With Black Panther #25 bringing Ta-Nehisi Coates’ run on the Marvel comic—which transformed Wakanda into a time-traveling, intergalactic empire—to a close, the writer’s moving on to tell the next chapter of another comics icon’s story, with Warner Bros.’ upcoming Superman movie about a Black Kal-El. Though Coates is shifting to a film project next, his love for comics runs deep, and his passion for the art form makes him want better for the other creators working in the space.
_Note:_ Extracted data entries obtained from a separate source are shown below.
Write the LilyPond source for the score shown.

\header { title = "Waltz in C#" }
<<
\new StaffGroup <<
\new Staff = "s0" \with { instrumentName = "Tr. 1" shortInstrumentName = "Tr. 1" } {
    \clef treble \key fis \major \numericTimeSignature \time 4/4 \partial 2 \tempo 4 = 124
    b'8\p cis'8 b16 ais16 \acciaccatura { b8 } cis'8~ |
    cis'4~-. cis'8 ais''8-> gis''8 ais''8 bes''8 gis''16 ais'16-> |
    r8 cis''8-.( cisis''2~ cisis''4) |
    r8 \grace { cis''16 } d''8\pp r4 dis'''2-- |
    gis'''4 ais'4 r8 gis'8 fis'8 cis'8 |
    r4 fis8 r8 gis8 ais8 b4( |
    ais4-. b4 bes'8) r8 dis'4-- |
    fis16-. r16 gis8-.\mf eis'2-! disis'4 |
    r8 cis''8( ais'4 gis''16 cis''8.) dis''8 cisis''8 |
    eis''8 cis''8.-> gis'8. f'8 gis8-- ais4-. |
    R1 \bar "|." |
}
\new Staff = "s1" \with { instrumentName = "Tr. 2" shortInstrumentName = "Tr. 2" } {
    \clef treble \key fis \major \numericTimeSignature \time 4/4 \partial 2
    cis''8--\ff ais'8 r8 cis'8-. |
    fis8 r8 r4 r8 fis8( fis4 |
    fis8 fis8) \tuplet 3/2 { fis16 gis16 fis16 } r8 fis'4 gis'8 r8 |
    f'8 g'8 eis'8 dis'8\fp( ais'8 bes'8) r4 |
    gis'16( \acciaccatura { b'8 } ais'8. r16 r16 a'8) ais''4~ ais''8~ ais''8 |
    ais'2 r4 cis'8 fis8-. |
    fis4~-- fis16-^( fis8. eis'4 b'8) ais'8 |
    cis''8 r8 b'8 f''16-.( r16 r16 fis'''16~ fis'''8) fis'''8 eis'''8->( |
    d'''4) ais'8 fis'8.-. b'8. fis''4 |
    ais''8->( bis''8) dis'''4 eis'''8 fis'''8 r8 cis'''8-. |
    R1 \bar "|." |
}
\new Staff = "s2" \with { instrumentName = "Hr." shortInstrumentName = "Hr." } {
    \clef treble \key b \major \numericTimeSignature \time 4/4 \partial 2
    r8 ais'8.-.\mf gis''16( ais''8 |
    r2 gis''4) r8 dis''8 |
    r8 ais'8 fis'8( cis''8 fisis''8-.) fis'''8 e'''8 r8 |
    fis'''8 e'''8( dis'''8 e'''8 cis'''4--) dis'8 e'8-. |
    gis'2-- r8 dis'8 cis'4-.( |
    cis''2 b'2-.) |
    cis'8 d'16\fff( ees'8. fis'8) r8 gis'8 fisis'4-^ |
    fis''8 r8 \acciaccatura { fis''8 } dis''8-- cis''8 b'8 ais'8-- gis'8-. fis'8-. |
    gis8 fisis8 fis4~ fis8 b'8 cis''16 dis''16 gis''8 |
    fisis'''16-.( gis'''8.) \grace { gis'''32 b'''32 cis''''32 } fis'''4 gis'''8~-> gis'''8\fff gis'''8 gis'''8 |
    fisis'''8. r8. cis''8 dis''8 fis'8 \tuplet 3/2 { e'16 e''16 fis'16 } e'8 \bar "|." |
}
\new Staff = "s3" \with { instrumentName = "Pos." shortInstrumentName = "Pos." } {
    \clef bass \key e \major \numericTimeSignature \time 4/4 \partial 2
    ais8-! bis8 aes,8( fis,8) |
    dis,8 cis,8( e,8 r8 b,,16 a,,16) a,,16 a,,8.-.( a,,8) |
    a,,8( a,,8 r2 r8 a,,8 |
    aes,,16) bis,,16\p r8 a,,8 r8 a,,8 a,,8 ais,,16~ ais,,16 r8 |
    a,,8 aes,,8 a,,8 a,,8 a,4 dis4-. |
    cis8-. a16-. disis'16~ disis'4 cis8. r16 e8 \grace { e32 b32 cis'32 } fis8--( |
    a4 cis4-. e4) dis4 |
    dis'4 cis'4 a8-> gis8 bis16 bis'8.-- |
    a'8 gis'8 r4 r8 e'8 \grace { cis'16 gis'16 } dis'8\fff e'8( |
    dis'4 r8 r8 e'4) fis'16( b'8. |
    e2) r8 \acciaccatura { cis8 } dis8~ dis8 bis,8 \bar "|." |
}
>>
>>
In a recent interview with Polygon contributor (and former io9 senior writer) Evan Narcisse, Coates expressed the deep debt he feels to Marvel for putting him in a position to tell Black Panther stories. But Coates also explained how he’s cognizant of how the entertainment industry that turns these stories into multibillion-dollar multimedia franchises isn’t always supportive of the creators behind the comics that their adaptations are based on. “I’m not talking about myself here, because I feel like I’m somebody who is fortunate in the sense that I’ve been able to make a living in all kinds of other ways,” Coates said. “But there are people who make their living off of comic books. And I wish that Marvel found better ways to compensate the creators who helped make Black Panther Black Panther. I wish that they found better ways to compensate the folks who made Captain America Captain America.”
Ed Brubaker and Steve Epting’s “The Death of Captain America” arc was a story that Coates looked at as an example of the kind of fleshing out and deepening of classic characters that he wanted to achieve in his own run on the Captain America series. Brubaker himself recently spoke about his experience watching his take on a comic book character be adapted into the centerpiece of a live-action movie franchise whose profits he scarcely benefitted from despite playing a pivotal role in its creation. In Coates’ view, Brubaker’s Winter Soldier defined the character and set the blueprint for his live-action MCU counterpart recently featured in The Falcon and The Winter Soldier and brings about some logical thoughts.
“I wish they found ways to compensate the author of the greatest Winter Soldier stories that you’re ever going to read. I don’t love that there’s a Falcon and Winter Soldier show on TV and I’m hearing from Ed [Brubaker] that he can’t even get in contact with ... I just don’t love that. I don’t love that. Look, I had a great time. I had a tremendous, tremendous time writing for Marvel. I am indebted to Marvel,” he said. “I love my editors, Wil, Tom, Alana, Sara, Martin ... Chris. I had great people working with me. The corporate side of this, though ... the corporate side of this is not pretty. It’s not pretty at all. How you treat people who create the basis for this, I don’t love it.”
He continued: “But to have that, and to have him bleed into that book, to have Steve Epting bleed into that book the way he did, to see folks making billions over top of billions, and for [Brubaker] to say he can’t get a phone call returned. I don’t know what the relationship will be like in the future, but as a creator, you think about that. You think about how people treat other people. You think about how corporations treat other people. And I just don’t love it, dude.”
Though this is the nature of for-hire work where the IP created ultimately belongs to the company that owns the rights to the characters, it’s an aspect of the industry worth considering as publishers and studios alike continue to turn these stories into big screen and streaming spectacles for audiences to consume.